The pattern matching here is based on my inverse library. Hopefully you get the high-level idea of how XML pattern matching works. A caveat is that namespaces are ignored, as in Scala's XML pattern matching, and I haven't thought of a good way to incorporate namespaces.

Jeff Attwood recently wrote a blog post about XML literal syntax*, and how it's a big help. In part, I agree with his statement that it lets you write cleaner code to have XML literals mixed in with everything. That's why I implemented them in Factor.

But I think it's insane to have them built in the way that Scala and, apparently, VB.NET have. Just think if the designers of Java had this idea 15 years ago. They would have made SGML literal syntax rather than XML, and there would be no way to remove this for backwards compatibility concerns. Every implementation of Java would have to contain a full-featured SGML parser. Generating HTML would be easier and allow for very pretty code, though.

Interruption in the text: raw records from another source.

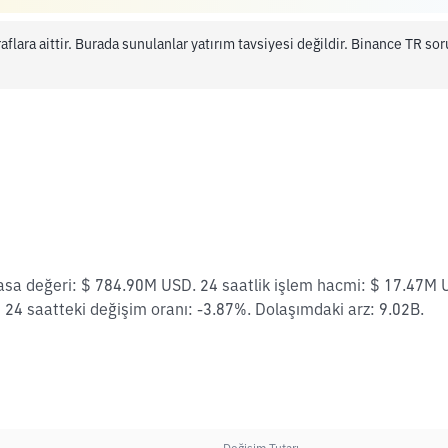
aflara aittir. Burada sunulanlar yatırım tavsiyesi değildir. Binance TR s
yasa değeri: $ 784.90M USD. 24 saatlik işlem hacmi: $ 17.47M 
 24 saatteki değişim oranı: -3.87%. Dolaşımdaki arz: 9.02B.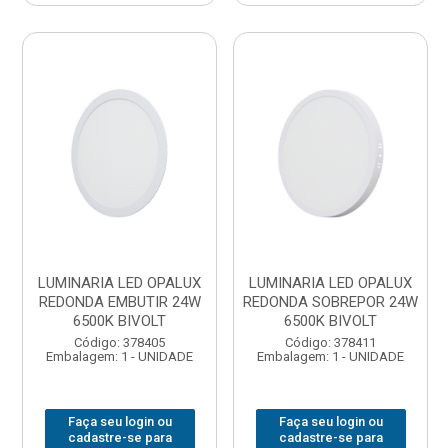
LUMINARIA LED OPALUX
LUMINARIA LED OPALUX
REDONDA EMBUTIR 24W
REDONDA SOBREPOR 24W
6500K BIVOLT
6500K BIVOLT
Código: 378405
Código: 378411
Embalagem: 1 - UNIDADE
Embalagem: 1 - UNIDADE
Faça seu login ou
Faça seu login ou
cadastre-se para
cadastre-se para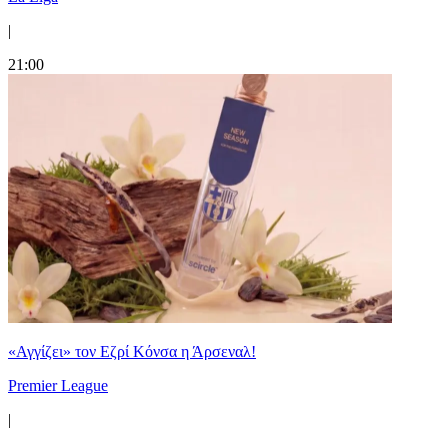
|
21:00
«Αγγίζει» τον Εζρί Κόνσα η Άρσεναλ!
Premier League
|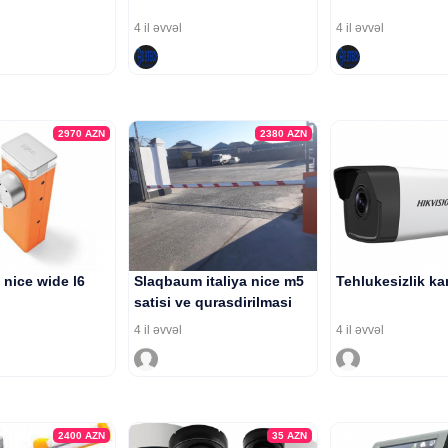
4 il əvvəl
4 il əvvəl
2970
AZN
2380
AZN
nice wide l6
Slaqbaum italiya nice m5
Tehlukesizlik ka
satisi ve qurasdirilmasi
4 il əvvəl
4 il əvvəl
2400
AZN
35
AZN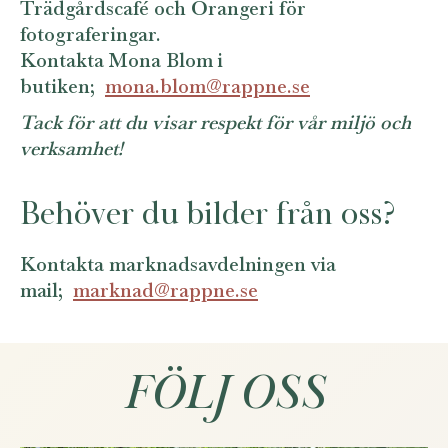
Trädgårdscafé och Orangeri för
fotograferingar.
Kontakta Mona Blom i
butiken;
mona.blom@rappne.se
Tack för att du visar respekt för vår miljö och
verksamhet!
Behöver du bilder från oss?
Kontakta marknadsavdelningen via
mail;
marknad@rappne.se
FÖLJ OSS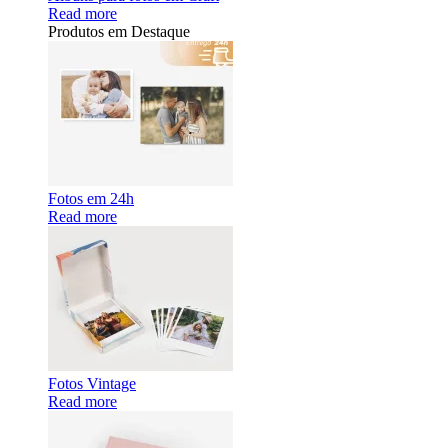
Read more
Produtos em Destaque
Fotos em 24h
Read more
Fotos Vintage
Read more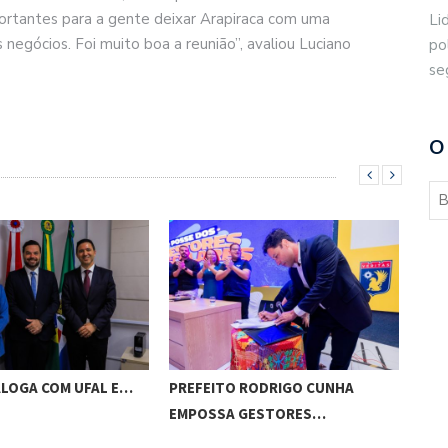
ortantes para a gente deixar Arapiraca com uma
Li
negócios. Foi muito boa a reunião”, avaliou Luciano
po
se
O
ALOGA COM UFAL E…
PREFEITO RODRIGO CUNHA
CHI
EMPOSSA GESTORES…
POT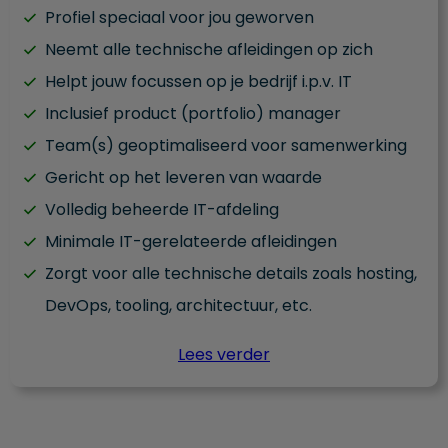
Profiel speciaal voor jou geworven
Neemt alle technische afleidingen op zich
Helpt jouw focussen op je bedrijf i.p.v. IT
Inclusief product (portfolio) manager
Team(s) geoptimaliseerd voor samenwerking
Gericht op het leveren van waarde
Volledig beheerde IT-afdeling
Minimale IT-gerelateerde afleidingen
Zorgt voor alle technische details zoals hosting,
DevOps, tooling, architectuur, etc.
Lees verder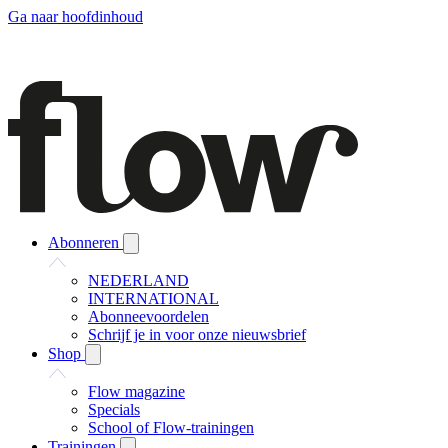
Ga naar hoofdinhoud
Abonneren
NEDERLAND
INTERNATIONAL
Abonneevoordelen
Schrijf je in voor onze nieuwsbrief
Shop
Flow magazine
Specials
School of Flow-trainingen
Trainingen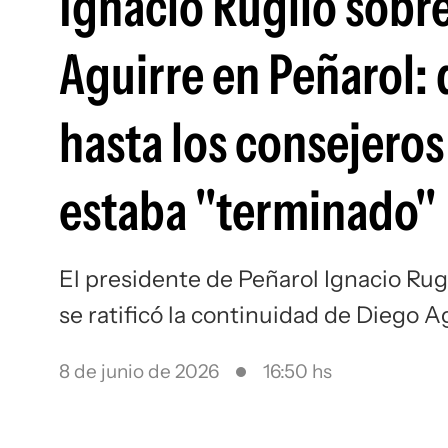
Ignacio Ruglio sobr
Aguirre en Peñarol: d
hasta los consejeros
estaba "terminado"
El presidente de Peñarol Ignacio Rugl
se ratificó la continuidad de Diego 
8 de junio de 2026
16:50 hs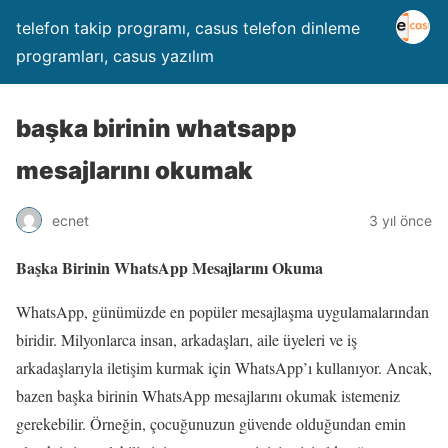
telefon takip programı, casus telefon dinleme
programları, casus yazılım
başka birinin whatsapp
mesajlarını okumak
ecnet
3 yıl önce
Başka Birinin WhatsApp Mesajlarını Okuma
WhatsApp, günümüzde en popüler mesajlaşma uygulamalarından
biridir. Milyonlarca insan, arkadaşları, aile üyeleri ve iş
arkadaşlarıyla iletişim kurmak için WhatsApp’ı kullanıyor. Ancak,
bazen başka birinin WhatsApp mesajlarını okumak istemeniz
gerekebilir. Örneğin, çocuğunuzun güvende olduğundan emin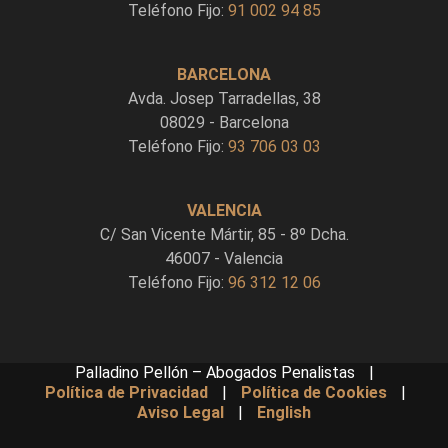
Teléfono Fijo:
91 002 94 85
BARCELONA
Avda. Josep Tarradellas, 38
08029 - Barcelona
Teléfono Fijo:
93 706 03 03
VALENCIA
C/ San Vicente Mártir, 85 - 8º Dcha.
46007 - Valencia
Teléfono Fijo:
96 312 12 06
Palladino Pellón – Abogados Penalistas
|
Política de Privacidad
|
Política de Cookies
|
Aviso Legal
|
English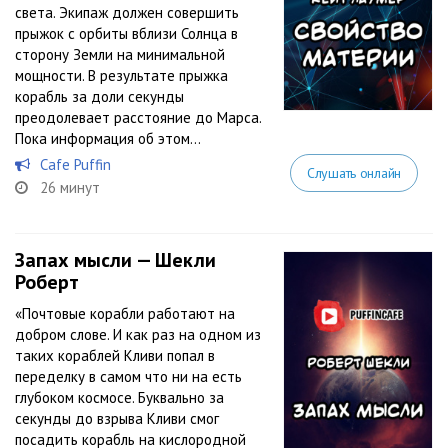
света. Экипаж должен совершить
прыжок с орбиты вблизи Солнца в
сторону Земли на минимальной
мощности. В результате прыжка
корабль за доли секунды
преодолевает расстояние до Марса.
Пока информация об этом...
Cafe Puffin
Слушать онлайн
26 минут
Запах мысли — Шекли
Роберт
«Почтовые корабли работают на
добром слове. И как раз на одном из
таких кораблей Кливи попал в
переделку в самом что ни на есть
глубоком космосе. Буквально за
секунды до взрыва Кливи смог
посадить корабль на кислородной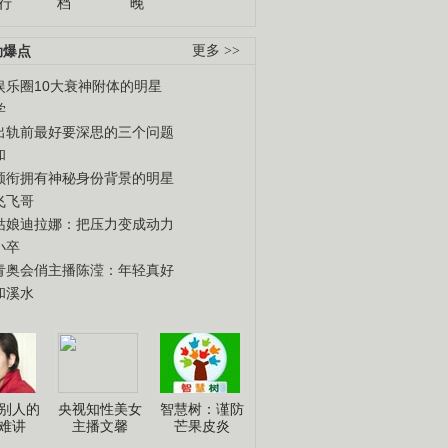
行
档
晚
劲爆点
更多 >>
娱乐圈10大衰神附体的明星
学
出轨前最好要深思的三个问题
和
领衔拥有神秘身份背景的明星
飞飞哥
姑娘迪拉娜：把压力变成动力
小卒
青奥会俏主播陈滢：年轻真好
和溪水
别人的
央视知性美女
智慧树：谨防
难讲
主播文馨
芒果皮炎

XML won't be so prominent forever. It'll always be there, of course, just like SGML is still there in non-XML HTML and DocBook files which refuse to die. But I wouldn't be surprised if, in 20 years, what we want is a literal syntax for something other than XML. We'll still be using a lot of the same programming languages as were invented today, though.

Factor's XML literal syntax and XML pattern matching are just libraries, and I wouldn't want it any other way. Factor's parser needed no adjustments at all to allow for XML literals. If an XML literal is written when the vocabulary xml.literals isn't in scope, it's a syntax error. Sure, you need delimiters [XML XML] around the XML literals, but this is a small price to pay.

In 20 years, if XML isn't useful any longer, then Factor programmers will be just as well off as if they are. If there's a new data format, it'll just be a new library to download, and you'll have literal syntax for that data format. If you were using VB.NET, though, you'd have to upgrade to the most recent version of the language, with a parser that's been vastly complicated.

*He actually talked about HTML literal syntax, but that's such a ridiculous idea that I know he just mistyped. There's no way to tell where an HTML fragment ends, for one, and the HTML DTD would have to be part of the core grammar of the language. You would need delimiters around where the HTML starts and ends, and none of his code fragments have those delimiters. The X key is right next to the letters H and T, so it's an honest typo. His pseudocode sample just before the VB.NET fragment must have also been a simple mistake, as it would seem to imply that either XML literals get printed immediately or that there is some implicit way of collecting them.